Operations at Hadera Paper’s central facility have been halted since Friday due to an open-ended strike by 370 unionized workers.
The workers are represented by the Histadrut labor federation and employed through a collective wage agreement.
Although this group of employees constitutes just a small portion of the company’s 3,000-strong workforce, the stoppage has inflicted damage on the company because of the key positions that the striking workers hold.
As a result of the strike action, the plant has stopped producing both white paper and recycled paper.
The strike was launched over the unionized workers’ demand for continued payment of a 4.5% bonus that has been paid annually.

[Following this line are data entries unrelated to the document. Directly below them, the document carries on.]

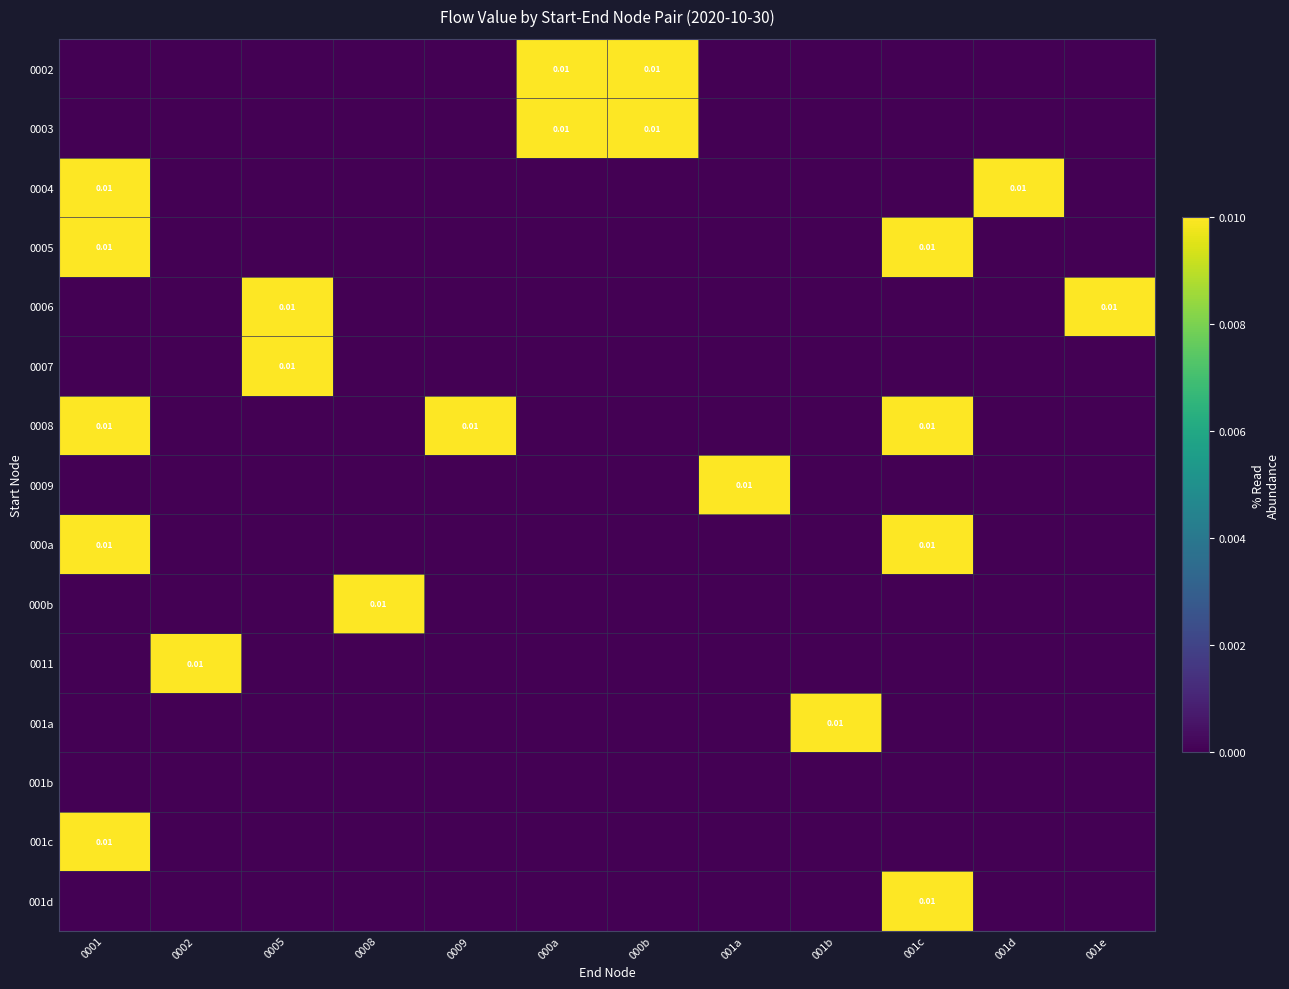

List the labels in order of 0009 value, largest first.

001a, 0001, 0002, 0005, 0008, 0009, 000a, 000b, 001b, 001c, 001d, 001e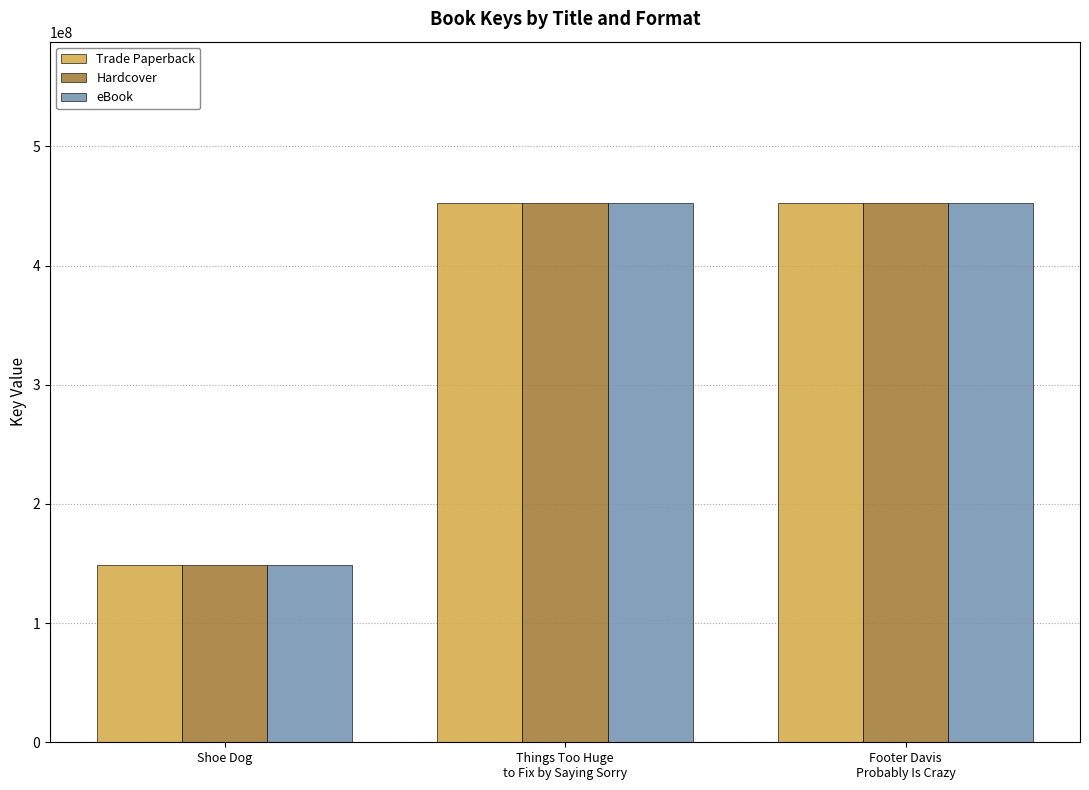

What is the maximum value for Trade Paperback?

452188401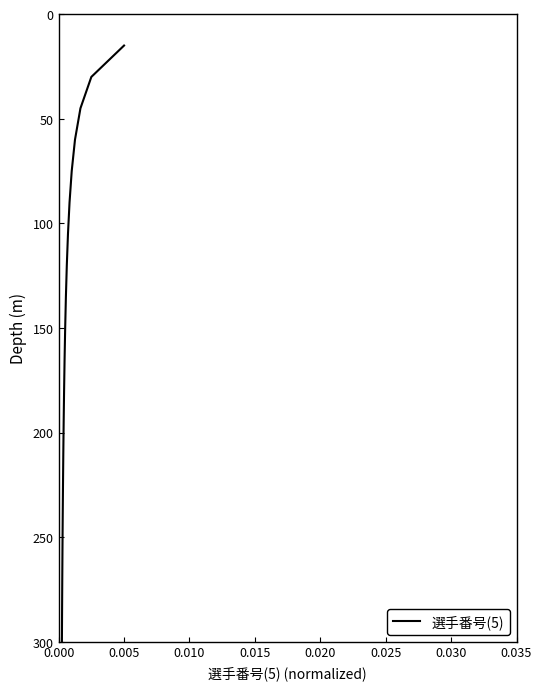

True or false: the data has more than 1 interior local peaks.

False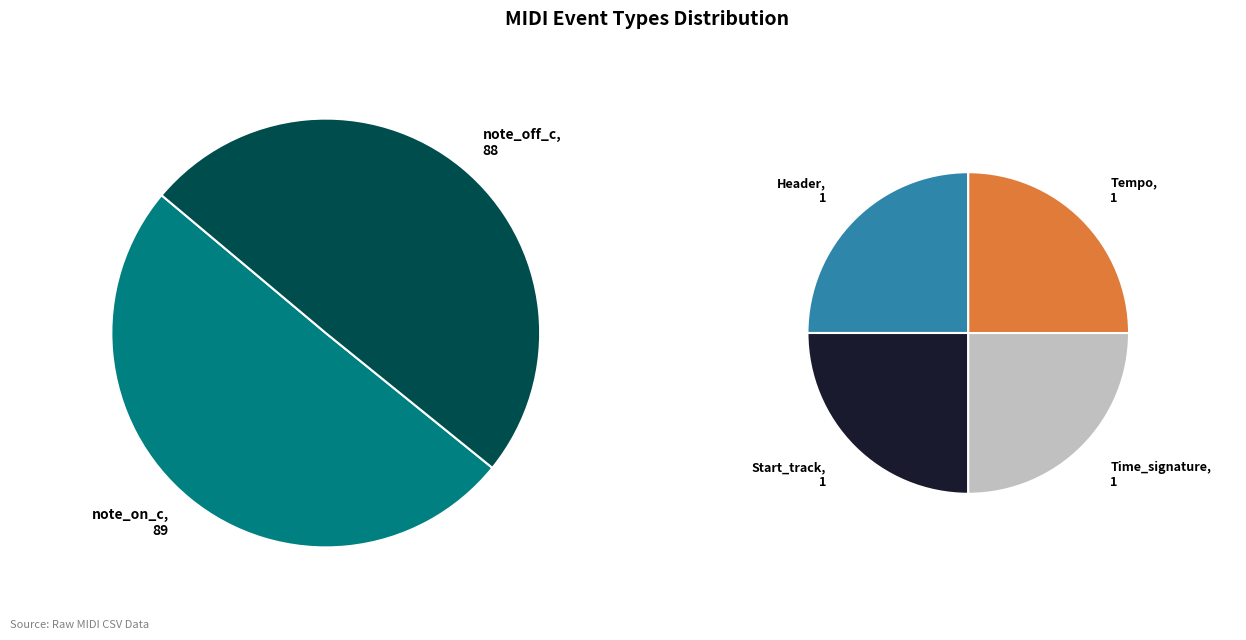

Is it true that note_off_c is 35% of the pie?

False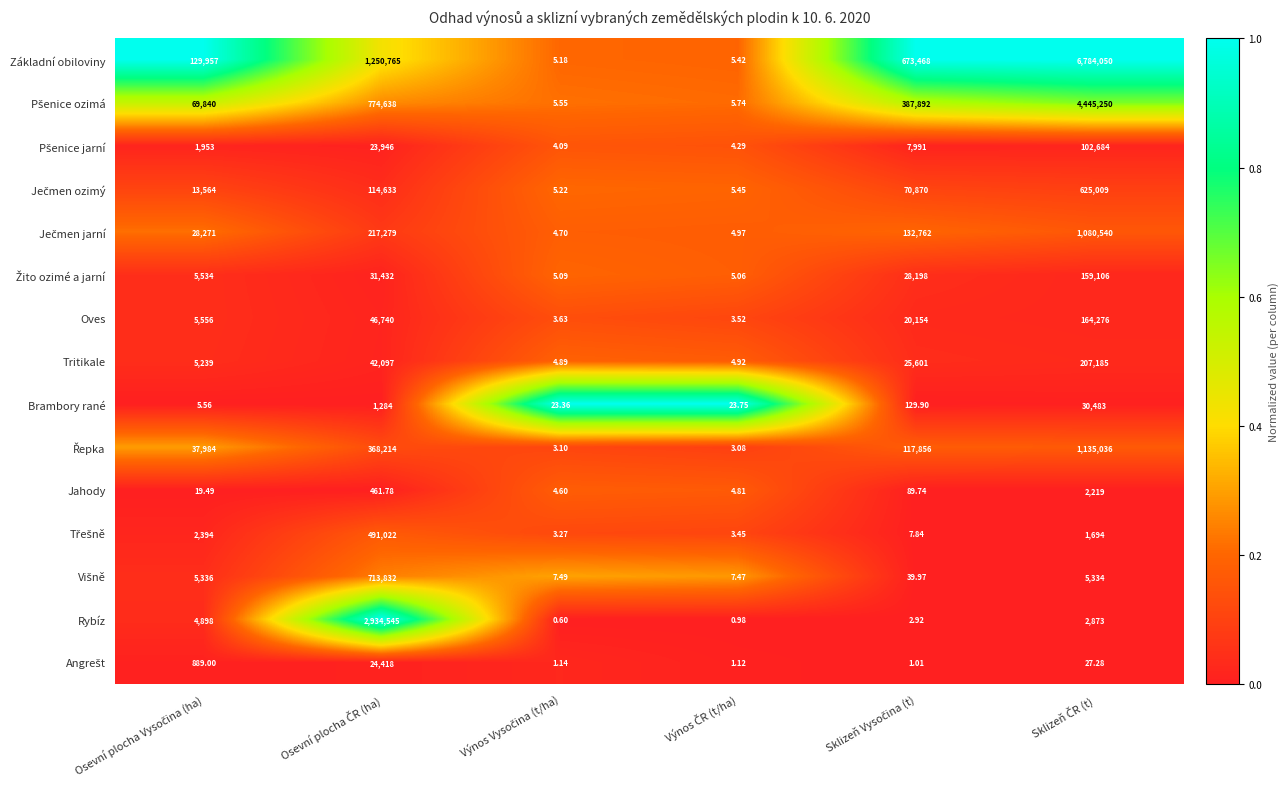

Which series has the widest spread of values?

Základní obiloviny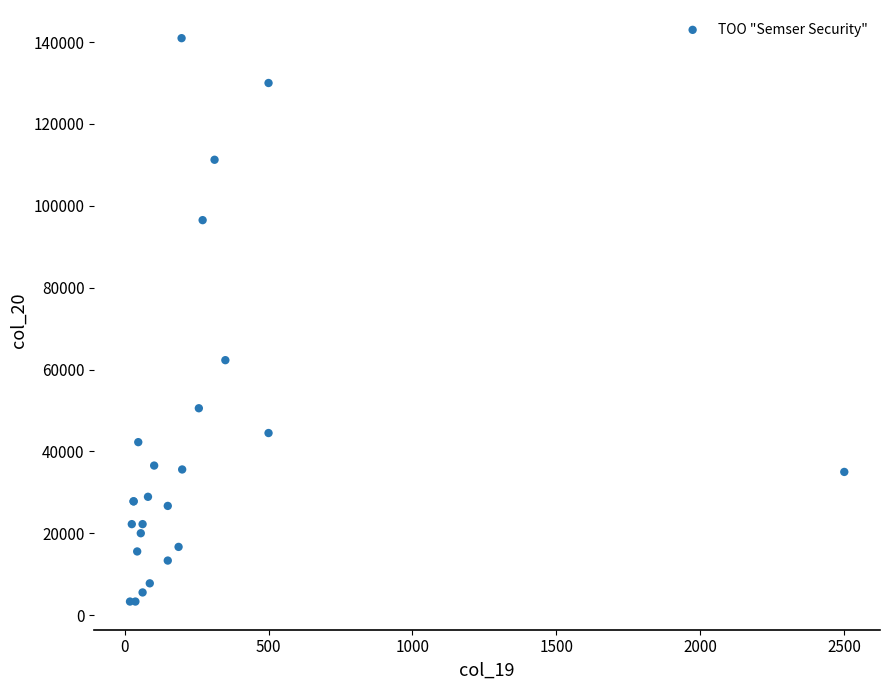

What Y value in the scatter plot is closest to 72144?

62300.0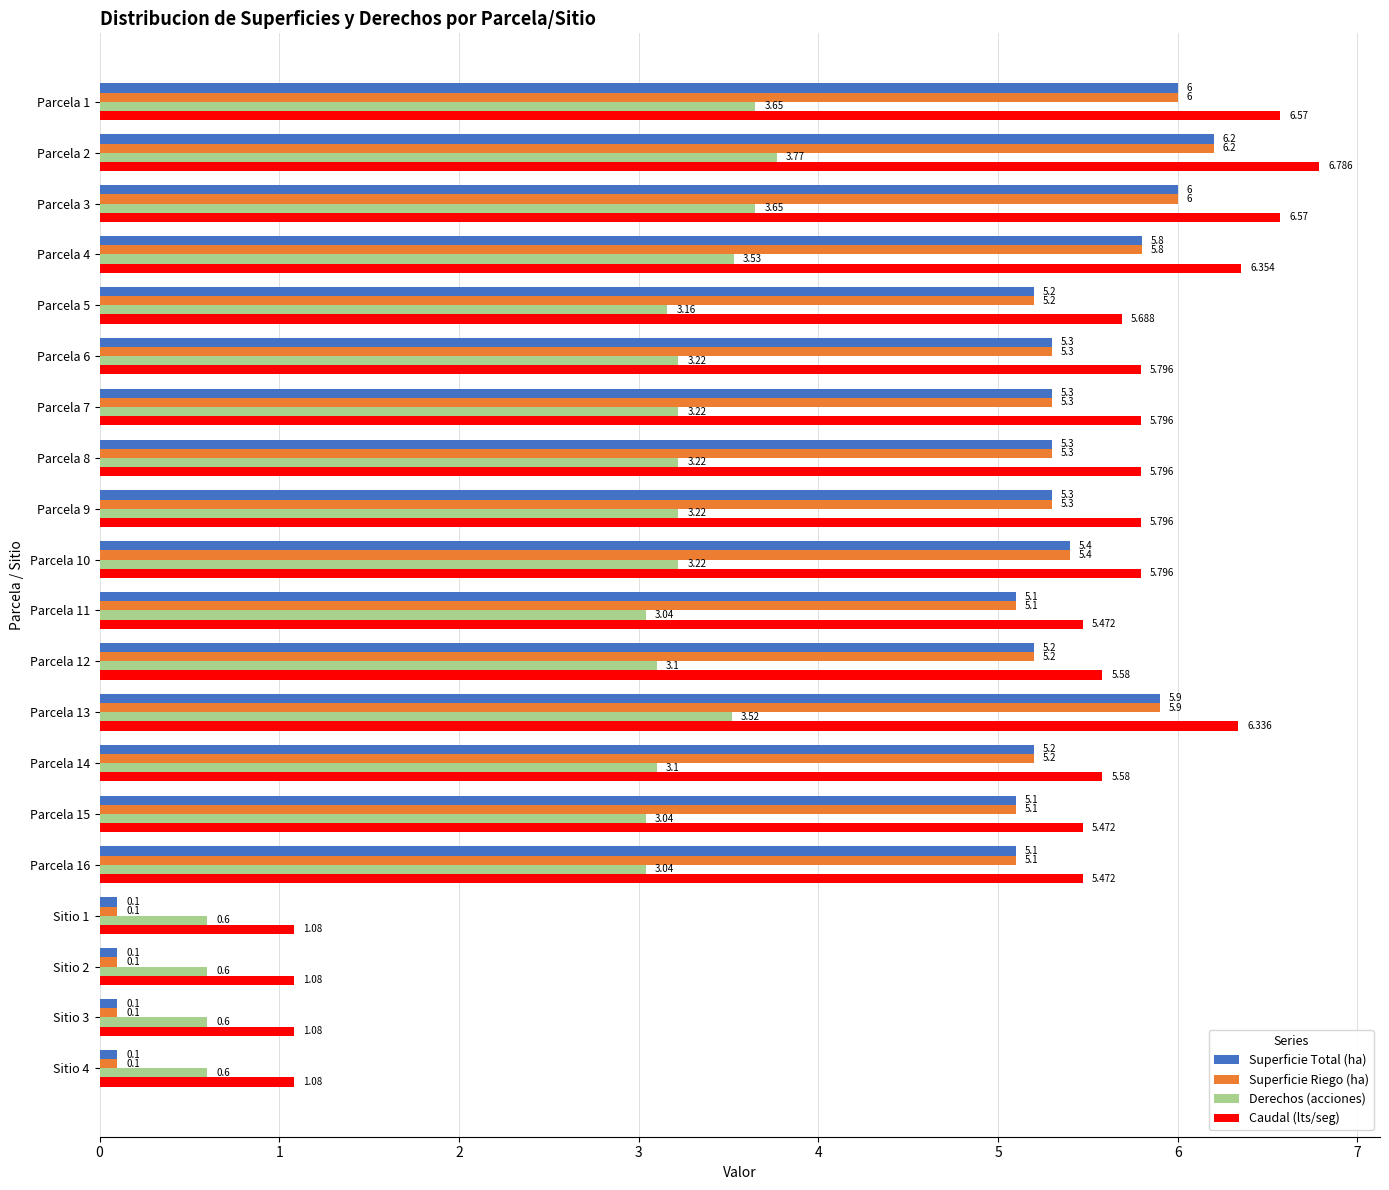

Is the value of Superficie Total (ha) at Parcela 8 greater than the value of Caudal (lts/seg) at Parcela 3?

No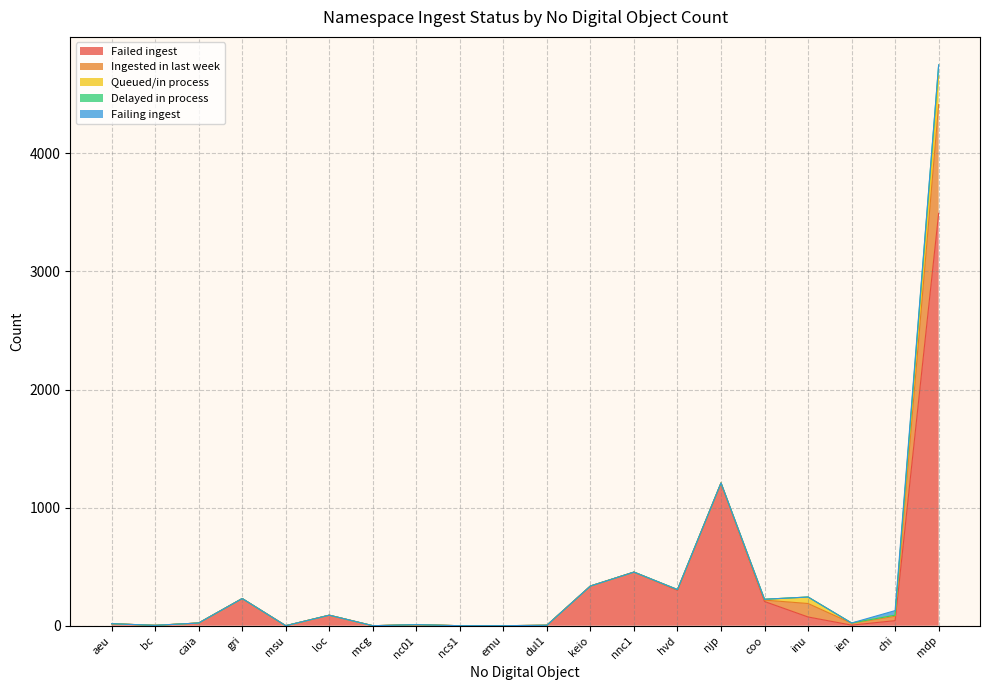

How many values in Ingested in last week are above zero?

7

The workers oppose having the bonus tied to the company’s financial results, while management has been insisting on such a change.
“This is an unethical and irrational strike that endangers the source of the livelihood of thousands of workers of the Hadera Paper group,” the company’s VP for human resources, Zvi Abramovich, said over the weekend.
The workers initiated less drastic labor sanctions last Tuesday after the expiration the previous day before of a 14-day cooling-off period (the waiting period before which action can be taken following the declaration by the Histadrut of a labor dispute).
After disagreements remained unresolved between management and the unionized workers during the week, the full strike was launched on an open-ended basis.
The publicly traded company, which is controlled in turn by Clal Industries, reported a third-quarter loss of NIS 61.2 million, following two previous profitable quarters.
Management sources at Hadera Paper said the average salary of the striking employees is NIS 25,000 per month, adding that these wage costs must be reduced under current circumstances.